Mel mengangkat tangan tanda tunggu, lalu menelan sebelum berkata lagi, "Boleh ya aku kasi nomor telepon rumah kamu? Di sini kan bisa Bibi yang angkat telepon dan bilang kamu ga ada. Lagipula, gimana bisa mereka berhasil dapet nomor telepon rumah aku, sementara nomor telepon rumah kamu ga terlacak?"
"Aku ga nulis nomor telepon rumah di biodata sekolah," kata Di acuh sambil mengangkat bahu. Mel berdecak kesal. Cerdas juga.
***
Waktu cepat berlalu. Setahun tak terasa. Mereka naik ke kelas dua. Kali ini Mel dan Di berbeda kelas. Keberuntungan mereka untuk selalu satu kelas rupanya tidak terjadi di tahun ini.

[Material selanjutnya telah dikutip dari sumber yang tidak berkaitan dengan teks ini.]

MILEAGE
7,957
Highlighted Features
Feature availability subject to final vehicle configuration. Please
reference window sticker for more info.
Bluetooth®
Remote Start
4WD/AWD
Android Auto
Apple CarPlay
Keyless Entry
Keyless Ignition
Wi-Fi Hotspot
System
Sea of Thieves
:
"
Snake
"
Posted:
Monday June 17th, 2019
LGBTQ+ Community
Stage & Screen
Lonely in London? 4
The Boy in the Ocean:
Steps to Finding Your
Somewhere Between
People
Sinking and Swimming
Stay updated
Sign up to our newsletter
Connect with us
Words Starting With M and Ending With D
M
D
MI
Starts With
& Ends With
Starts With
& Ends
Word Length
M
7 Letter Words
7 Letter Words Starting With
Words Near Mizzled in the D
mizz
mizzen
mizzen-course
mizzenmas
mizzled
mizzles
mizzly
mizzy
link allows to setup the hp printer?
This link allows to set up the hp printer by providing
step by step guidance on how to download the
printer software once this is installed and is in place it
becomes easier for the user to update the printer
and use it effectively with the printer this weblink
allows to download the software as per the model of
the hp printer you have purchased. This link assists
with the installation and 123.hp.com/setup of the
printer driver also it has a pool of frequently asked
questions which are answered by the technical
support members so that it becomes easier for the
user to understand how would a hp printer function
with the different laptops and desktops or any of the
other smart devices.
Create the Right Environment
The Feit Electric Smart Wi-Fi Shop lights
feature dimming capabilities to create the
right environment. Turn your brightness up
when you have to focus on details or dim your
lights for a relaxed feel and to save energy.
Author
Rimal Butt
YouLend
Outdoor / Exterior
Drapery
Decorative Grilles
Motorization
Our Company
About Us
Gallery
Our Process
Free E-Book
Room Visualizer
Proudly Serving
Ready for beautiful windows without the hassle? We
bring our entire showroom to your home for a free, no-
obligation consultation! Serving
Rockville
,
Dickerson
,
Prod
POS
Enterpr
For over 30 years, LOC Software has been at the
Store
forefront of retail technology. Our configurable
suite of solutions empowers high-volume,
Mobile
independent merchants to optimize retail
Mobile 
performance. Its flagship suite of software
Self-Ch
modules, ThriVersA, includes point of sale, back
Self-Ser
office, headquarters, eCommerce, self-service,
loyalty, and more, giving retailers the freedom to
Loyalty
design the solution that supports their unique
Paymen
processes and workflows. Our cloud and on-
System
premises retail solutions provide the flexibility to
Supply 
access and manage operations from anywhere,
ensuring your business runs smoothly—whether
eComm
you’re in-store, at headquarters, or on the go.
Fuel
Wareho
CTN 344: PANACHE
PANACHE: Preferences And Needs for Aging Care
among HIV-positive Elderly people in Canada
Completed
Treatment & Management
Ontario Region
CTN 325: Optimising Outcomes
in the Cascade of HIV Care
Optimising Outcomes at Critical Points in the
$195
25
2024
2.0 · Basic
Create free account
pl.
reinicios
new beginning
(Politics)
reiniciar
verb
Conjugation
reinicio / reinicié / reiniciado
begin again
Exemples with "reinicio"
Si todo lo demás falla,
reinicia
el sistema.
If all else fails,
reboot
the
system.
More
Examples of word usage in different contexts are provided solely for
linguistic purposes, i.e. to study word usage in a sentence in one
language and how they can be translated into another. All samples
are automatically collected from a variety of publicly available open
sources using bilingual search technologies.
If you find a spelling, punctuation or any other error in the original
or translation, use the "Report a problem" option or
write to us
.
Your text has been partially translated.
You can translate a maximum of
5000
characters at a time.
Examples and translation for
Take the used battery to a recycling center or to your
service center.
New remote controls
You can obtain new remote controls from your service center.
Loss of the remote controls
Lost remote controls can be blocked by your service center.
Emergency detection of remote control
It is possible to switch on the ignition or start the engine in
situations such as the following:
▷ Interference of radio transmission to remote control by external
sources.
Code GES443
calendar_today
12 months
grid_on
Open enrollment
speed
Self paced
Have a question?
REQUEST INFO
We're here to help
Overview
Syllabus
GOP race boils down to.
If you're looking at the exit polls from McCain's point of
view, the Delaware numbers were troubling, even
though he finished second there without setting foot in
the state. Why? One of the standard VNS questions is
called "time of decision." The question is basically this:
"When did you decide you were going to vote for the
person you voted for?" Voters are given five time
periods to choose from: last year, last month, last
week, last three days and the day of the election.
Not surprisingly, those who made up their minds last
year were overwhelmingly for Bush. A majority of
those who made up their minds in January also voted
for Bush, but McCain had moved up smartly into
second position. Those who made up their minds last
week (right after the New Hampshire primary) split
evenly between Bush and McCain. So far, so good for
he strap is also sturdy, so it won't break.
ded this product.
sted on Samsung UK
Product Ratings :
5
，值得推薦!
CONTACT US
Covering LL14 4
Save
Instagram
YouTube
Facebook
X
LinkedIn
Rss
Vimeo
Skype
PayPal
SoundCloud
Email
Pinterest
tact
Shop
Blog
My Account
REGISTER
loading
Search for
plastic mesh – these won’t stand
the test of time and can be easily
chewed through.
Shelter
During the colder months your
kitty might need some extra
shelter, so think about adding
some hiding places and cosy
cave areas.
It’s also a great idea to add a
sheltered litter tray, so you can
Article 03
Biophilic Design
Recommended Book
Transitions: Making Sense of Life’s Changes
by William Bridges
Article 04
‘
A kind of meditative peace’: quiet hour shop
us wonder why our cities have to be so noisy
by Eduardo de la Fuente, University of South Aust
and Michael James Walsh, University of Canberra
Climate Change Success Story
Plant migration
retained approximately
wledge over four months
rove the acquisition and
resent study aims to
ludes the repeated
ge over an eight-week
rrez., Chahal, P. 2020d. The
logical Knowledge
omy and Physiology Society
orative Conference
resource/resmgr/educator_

Pagi yang sangat dingin. Sudah musim kemarau. Menjelang subuh sampai sekitar pukul sepuluh pagi suhu selalu rendah. Lalu menjelang siang hingga petang matahari akan bersinar sedemikian cemerlang sehingga dingin tak bersisa lagi.
Setelah liburan panjang, kebanyakan anak merasa hari pertama sekolah sangat menyulitkan. Begitu juga Mel yang berjalan terkantuk-kantuk melewati gerbang. Asyik memikirkan bahwa hari pertama sekolah biasanya hanya setengah hari saja, sehingga dia bisa melanjutkan tidur sepulang sekolah nanti.
"Kelas kita sebelahan!!" seseorang tiba-tiba memeluk Mel kuat-kuat dari belakang. Mel tahu siapa dia bahkan sebelum menoleh.
Di tertawa renyah dengan wajah berseri. Tak tampak sedikitpun kantuk dan kuyu seperti kebanyakan anak-anak lain.
Semakin besar Di semakin cantik. Semakin banyak lelaki yang menyukai dia dan mencoba mendekati Di lewat Mel, seperti yang terjadi di SMP dulu. Namun Di tampaknya belum tertarik pada siapapun.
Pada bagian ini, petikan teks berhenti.